== WHAT THE EXERCISE ASKS ==
Your task is to filter the data below down to the lines holding "required".

== EXERCISE MATERIALS ==
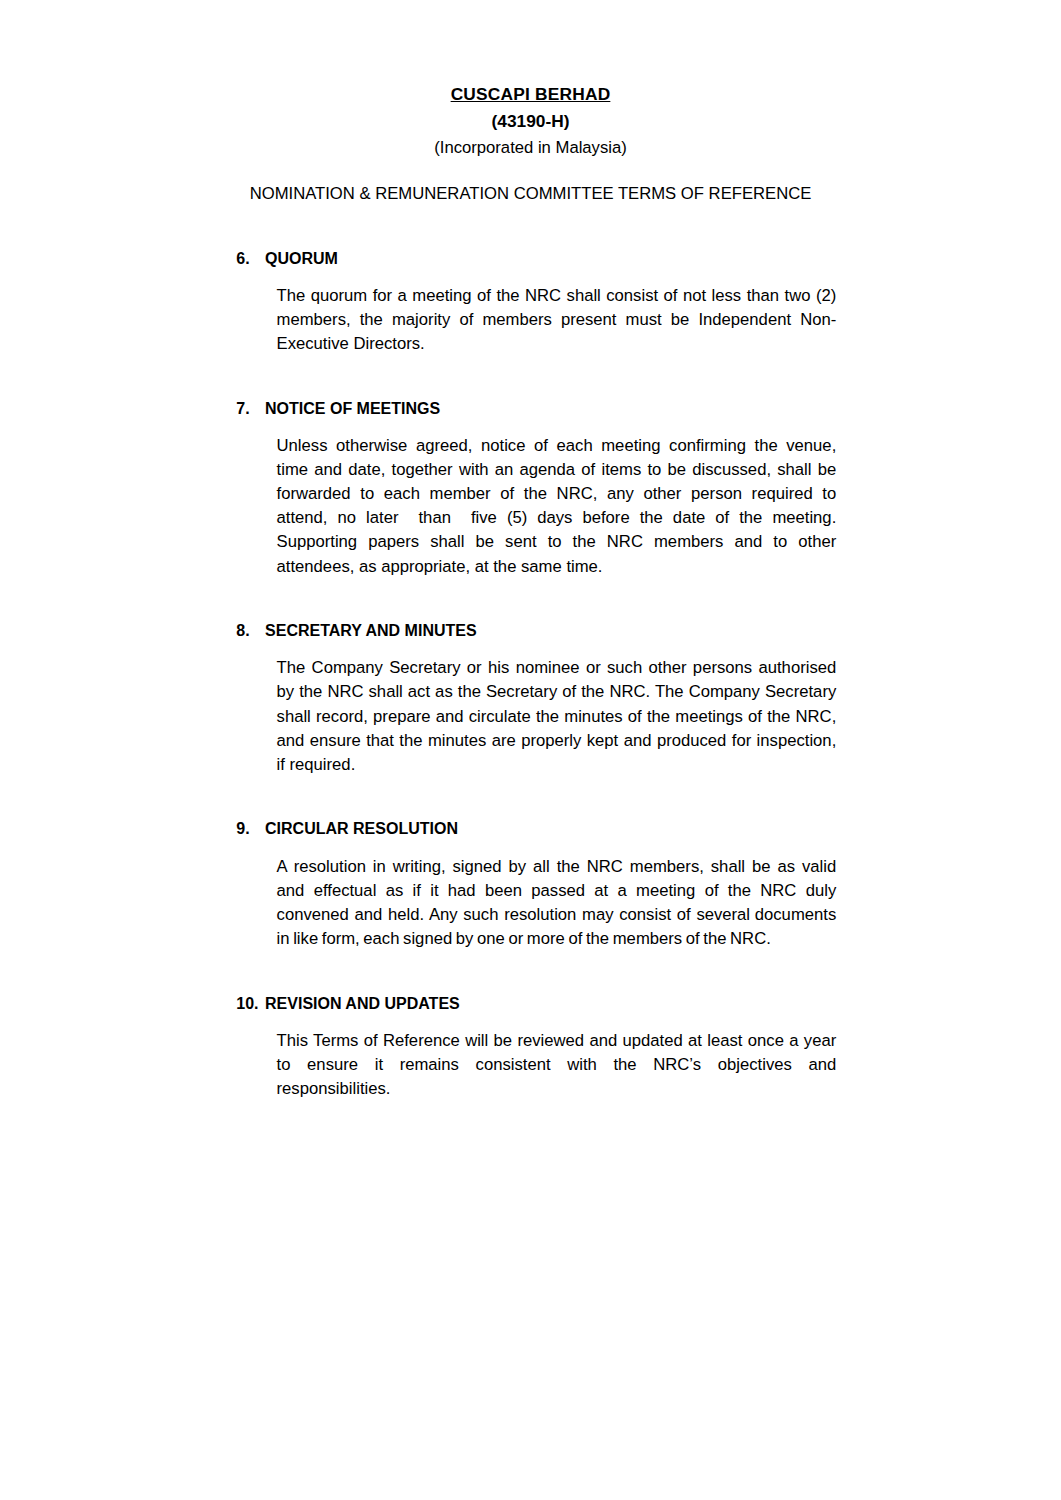CUSCAPI BERHAD
(43190-H)
(Incorporated in Malaysia)
NOMINATION & REMUNERATION COMMITTEE TERMS OF REFERENCE
6.
QUORUM
The quorum for a meeting of the NRC shall consist of not less than two (2) members, the majority of members present must be Independent Non-Executive Directors.
7.
NOTICE OF MEETINGS
Unless otherwise agreed, notice of each meeting confirming the venue, time and date, together with an agenda of items to be discussed, shall be forwarded to each member of the NRC, any other person required to attend, no later than five (5) days before the date of the meeting. Supporting papers shall be sent to the NRC members and to other attendees, as appropriate, at the same time.
8.
SECRETARY AND MINUTES
The Company Secretary or his nominee or such other persons authorised by the NRC shall act as the Secretary of the NRC. The Company Secretary shall record, prepare and circulate the minutes of the meetings of the NRC, and ensure that the minutes are properly kept and produced for inspection, if required.
9.
CIRCULAR RESOLUTION
A resolution in writing, signed by all the NRC members, shall be as valid and effectual as if it had been passed at a meeting of the NRC duly convened and held. Any such resolution may consist of several documents in like form, each signed by one or more of the members of the NRC.
10.
REVISION AND UPDATES
This Terms of Reference will be reviewed and updated at least once a year to ensure it remains consistent with the NRC’s objectives and responsibilities.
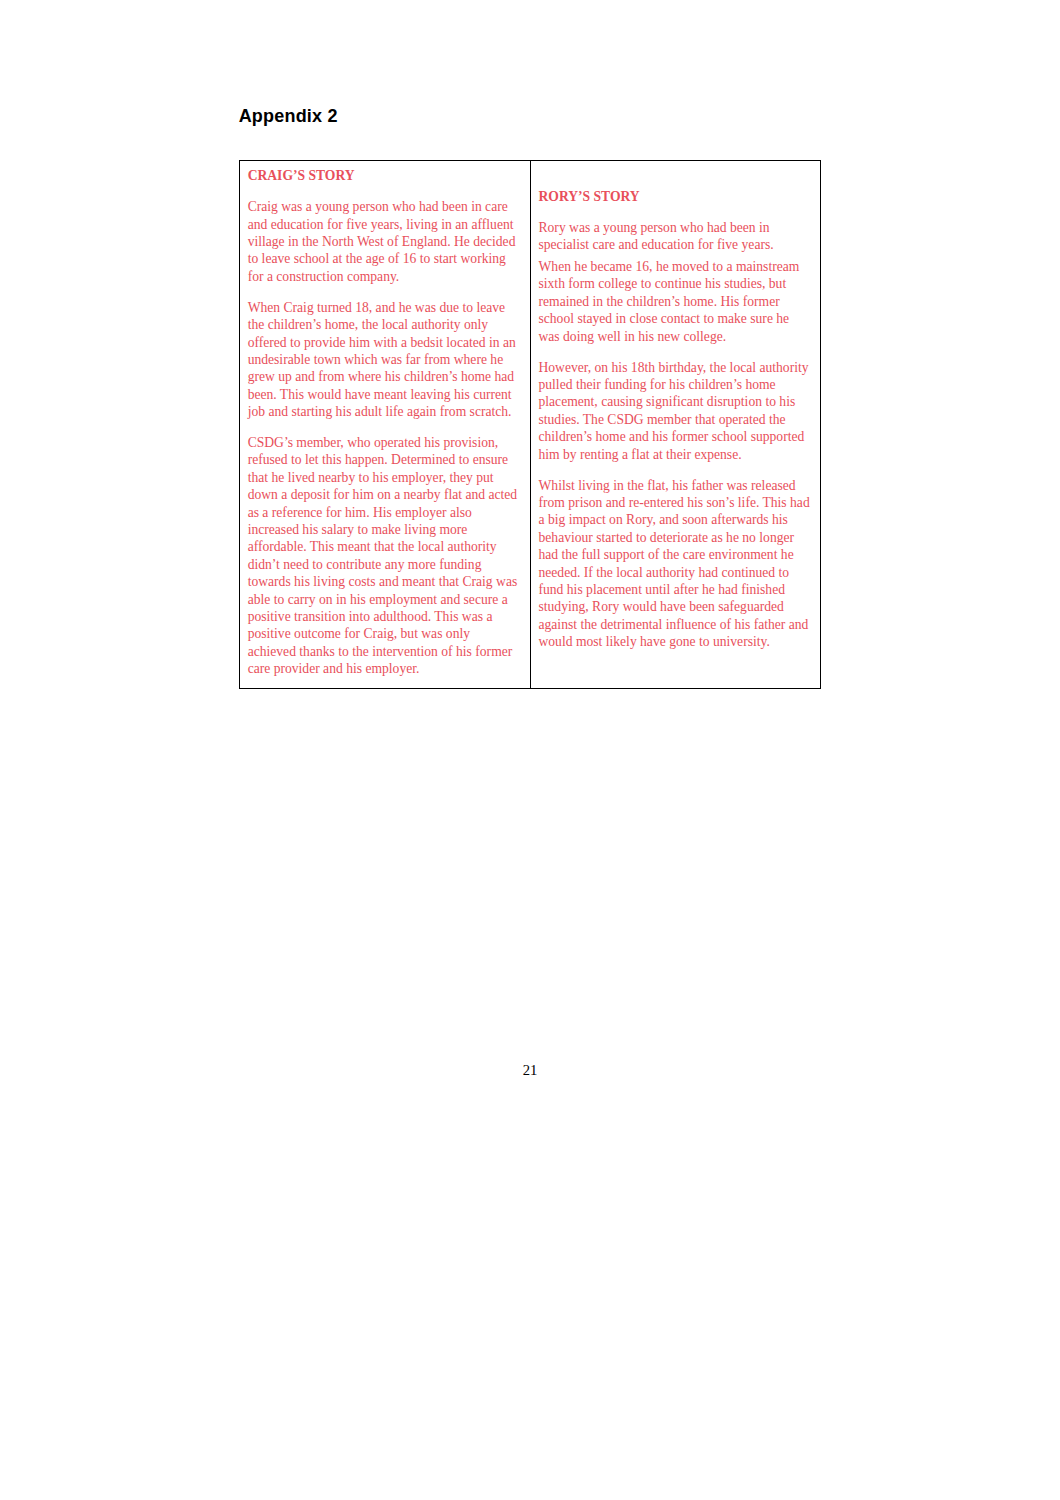Appendix 2
| CRAIG’S STORY Craig was a young person who had been in care and education for five years, living in an affluent village in the North West of England. He decided to leave school at the age of 16 to start working for a construction company. When Craig turned 18, and he was due to leave the children’s home, the local authority only offered to provide him with a bedsit located in an undesirable town which was far from where he grew up and from where his children’s home had been. This would have meant leaving his current job and starting his adult life again from scratch. CSDG’s member, who operated his provision, refused to let this happen. Determined to ensure that he lived nearby to his employer, they put down a deposit for him on a nearby flat and acted as a reference for him. His employer also increased his salary to make living more affordable. This meant that the local authority didn’t need to contribute any more funding towards his living costs and meant that Craig was able to carry on in his employment and secure a positive transition into adulthood. This was a positive outcome for Craig, but was only achieved thanks to the intervention of his former care provider and his employer. | RORY’S STORY Rory was a young person who had been in specialist care and education for five years. When he became 16, he moved to a mainstream sixth form college to continue his studies, but remained in the children’s home. His former school stayed in close contact to make sure he was doing well in his new college. However, on his 18th birthday, the local authority pulled their funding for his children’s home placement, causing significant disruption to his studies. The CSDG member that operated the children’s home and his former school supported him by renting a flat at their expense. Whilst living in the flat, his father was released from prison and re-entered his son’s life. This had a big impact on Rory, and soon afterwards his behaviour started to deteriorate as he no longer had the full support of the care environment he needed. If the local authority had continued to fund his placement until after he had finished studying, Rory would have been safeguarded against the detrimental influence of his father and would most likely have gone to university. |
21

== TASK SOLUTION ==
Unless otherwise agreed, notice of each meeting confirming the venue, time and date, together with an agenda of items to be discussed, shall be forwarded to each member of the NRC, any other person required to attend, no later than five (5) days before the date of the meeting. Supporting papers shall be sent to the NRC members and to other attendees, as appropriate, at the same time.
The Company Secretary or his nominee or such other persons authorised by the NRC shall act as the Secretary of the NRC. The Company Secretary shall record, prepare and circulate the minutes of the meetings of the NRC, and ensure that the minutes are properly kept and produced for inspection, if required.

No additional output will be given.